Aux élections des Conseillers Généraux en 1952, l’UPD Orthodoxe de Zinsou et le BPA de Poisson – Ahomadegbe furent écrasés par le Gen et le Prd. Dès lors, aux élections à l’Assemblée de l’Union Française en 1953, les deux partis malheureux présentèrent une liste commune Zinzou – Ahomadegbe, alliance consacrée par la création de l’Udd (Union Démocratique du Dahomey) en 1955.
Peu après, en 1956, la question de l’adhésion ou non de l’UDD ou RDA, intervenue à un moment où, sous la houlette de Houphouet , le RDA avait depuis longtemps jeté par-dessus bord, l’orientation et la plate forme programmatique de lutte anti-impérialiste de sa naissance à Bamako en 1946; fit éclater l’Udd en Udd-Rda d’Ahomadégbé et Udd- Convention de Zinsou.
C’est ainsi qu’il convient de rappeler qu’aux élections du 31 Mars 1957 pour mettre en place le premier Conseil de Gouvernement de la Loi-Cadre, présidé par le Gouverneur de la Colonie mais formé et dirigé par un Vice-président choisi parmi les élus locaux, le PRD l’emporte avec trente cinq (35) sièges contre sept (07) à l’Udd-Rda, douze (12) aux «Indépendants», pour la plupart dissidents du MDD. APITHY fut en conséquence porté au poste de Vice-président du Premier Gouvernement de la Loi-Cadre qui comptait:
– Six (6) ministres Prd- Deux (2) ministres Indépendants (Label Darbou)
– Deux (2) ministres choisis parmi les grands électeurs du Mddpar-dessus la tête de MAGA.

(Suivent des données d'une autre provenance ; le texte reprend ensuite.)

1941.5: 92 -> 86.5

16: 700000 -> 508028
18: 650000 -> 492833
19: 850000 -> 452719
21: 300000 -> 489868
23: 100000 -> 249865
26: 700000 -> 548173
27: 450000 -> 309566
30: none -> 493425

Dès lors, Ahomadégbé et Maga se coalisèrent dans l’opposition pour en découdre avec Apithy. Cette ligne de clivage conjoncturel et ses mutations constituent le substratum ou, si l’on veut, la cause première de notre instabilité politique et partant de notre retard de développement, à travers les évènements marquants de la vie politique de notre pays, jusqu’à la proclamation de notre indépendance nationale le 1er Août 1960.
Ainsi, après la victoire du «OUI» au référendum Gaulliste du 28 Septembre 1958, APITHY, qui avait dû former le 02 Juillet 1958, son troisième gouvernement de la Loi-Cadre avec:
– Deux (02) ministres PRD dont Hubert Maga, chargé du Travail et des Affaires Sociales, convoque, sous la pression de l’UDD, le corps électoral pour le 02 Avril 1959 en vue du renouvellement de l’Assemblée.
Les élections, marquées par une atmosphère explosive et de violentes échauffourées donnent:
– 28 Sièges au Prd
– 22 sièges au Rdd
– 20 sièges à l’Udd
Porté à la tête de la nouvelle Assemblée comme Président par un vote unanime des députés, le 25 Avril 1959, Ahomadégbé s’opposera à l’investiture de Apithy, candidat au poste de Premier Ministre, Chef du Gouvernement et amènera l’Assemblée à désigner et à investir Maga, le 22 Mai 1959.
Apithy se retrouvera dans le gouvernement au poste de Ministre sans portefeuille. C’est le gouvernement né de la coalition Ahomadégbé – MAGA contre Apithy qui se trouvait en place le 1er Août 1960.
(Extrait du livre du lieutenant Colonel Philippe AKPO sur son témoignage sur le Rôle et les Implications des Forces Armées Béninoises dans la vie politique Nationale. 2eme édition pages 237à241).